A surly, seductive Taylor Staniforth plays The Other Woman, a wiggly sex bomb with a Polish accent who gets off on applying two coats of red lipstick in public. She's also a sinister, gun-toting accomplice as the plot wanders off to a small African nation.
All assume Jean had a close relationship with the dead man, since she answers his cellphone. All are eager to know his last words, and Jean doesn't disappoint them. A good listener and blatant liar, she hears what each of these distraught characters longs to hear from the dead man and does a brilliant job of delivering that message.
Even before the show begins, we're brought into the world of lonely people by Bryan Stevenson's minimal set design, a few tables and chairs backed by a three-part scrim filled with shifting images of Edward Hopper's famous paintings with their flat light and isolated figures. The people in a bar in "Nighthawks" is the most iconic painting, and the one we see first. Other Hopper images follow: the naked woman staring through a window, a woman in an office looking at a man who is looking away provoke curiosity and sadness. Like Hopper's evocative paintings, Ruhl's plays are about the space between people and things, about light that doesn't illuminate and ordinary words that struggle to reveal deep feelings.
Bill Eickenloff's sound design, a riff of jazz and pop songs, heightens the mood as we move from cafe to home to a foreign airport, to hell and back with a few props and table moves, maneuvered gracefully in the semi-dark between scenes by the players themselves. Even the ding-dong of the mobile phone has a pivotal role.
Anderson's naive and breathless Jean, the center of the play and the human connection that outlives the technically cellphone, is omnipresent and ready for anything. She might be Ruhl herself. Inquisitive, attractive, romance prone and a wildly inventive tale teller, Jean is full of mischief and eager to put imaginative, lyrical language into the mouth of the dead man.
Like the Greek playwrights Ruhl adores, her heroine invents whatever back story her listener needs to hear. The method in this faux-improvisational madness happens right in front of us. The fun of a Ruhl play is in the insight this free-wheeling approach invites, and the easy turns the plot takes.
Actors love Ruhl plays because they're freed up to play, and audiences like her suspense and humor. (Imprint Theatreworks in Dallas just mounted a hit production of In the Next Room (Or the Vibrator Play)) to sold-out audiences. What tales we mortals make up to comfort each other in the face of death and the disappointments of marriage and motherhood. In a closing scene, the lights fade and we see our adventuress and her guy in a charming scene that blends the surreal with old-time romantic movies. We follow, because, well, this is the tale we love to be told.
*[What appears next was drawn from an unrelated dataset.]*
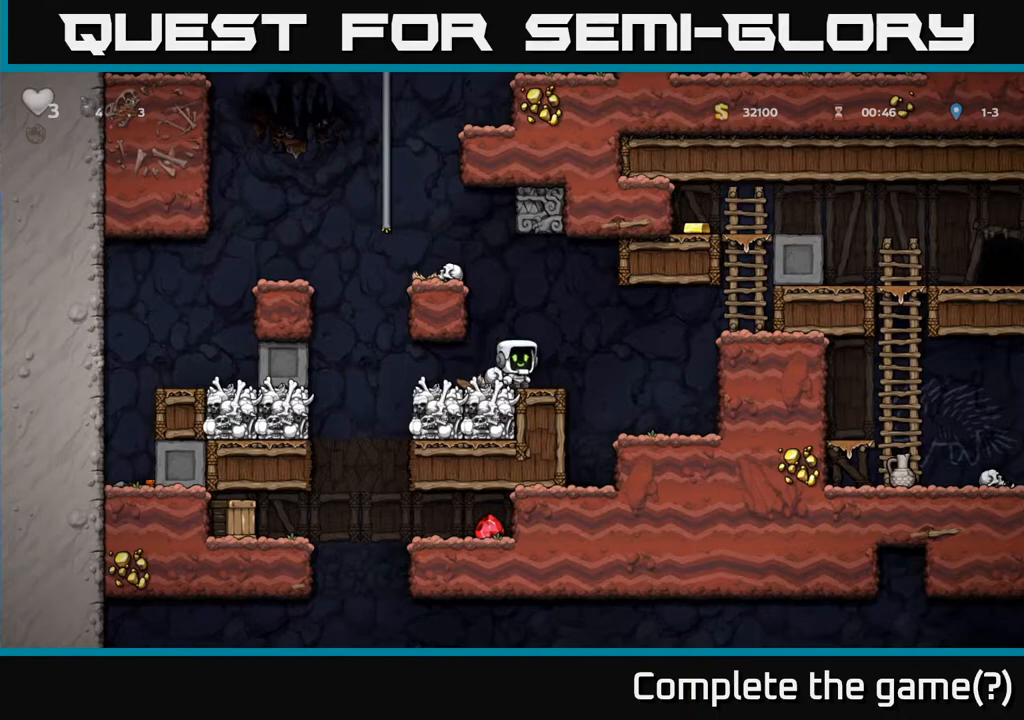
{"dt_ms": 500, "buttons": ["A"], "left_stick": "down-left", "right_stick": "center", "events": [[33, "left_stick", "down-left"], [100, "X", "down"], [217, "X", "up"], [467, "A", "down"]]}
The play was written in 2008 when flip-top phones were in use and we were only just adjusting to the bizarreness of people shouting furious one-way conversations to some poor bastard on the other end of the line, and we were forced hear it, too. Now we take such intrusions for granted.
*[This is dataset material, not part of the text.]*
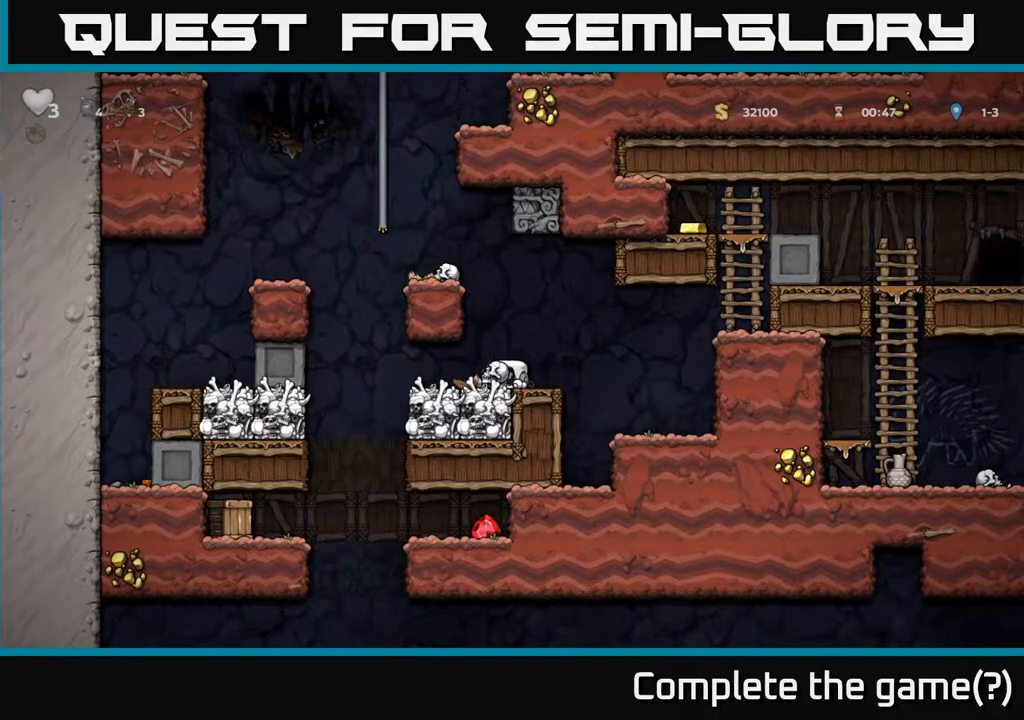
{"dt_ms": 500, "buttons": [], "left_stick": "down-left", "right_stick": "center", "events": [[67, "A", "up"], [217, "X", "down"], [350, "X", "up"]]}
Ruhl's play nails the increasing isolation caused by cellphones even before the smartphone explosion and its partnering social media that has pushed the idea of electronic privacy into the ether of an invisible “cloud.” Maybe she does anticipate the catastrophe of the Internet. What if we have to wash our own clothes at laundromats in the afterlife, where our phones have left us. Surreal? Maybe. Absurd? Maybe not.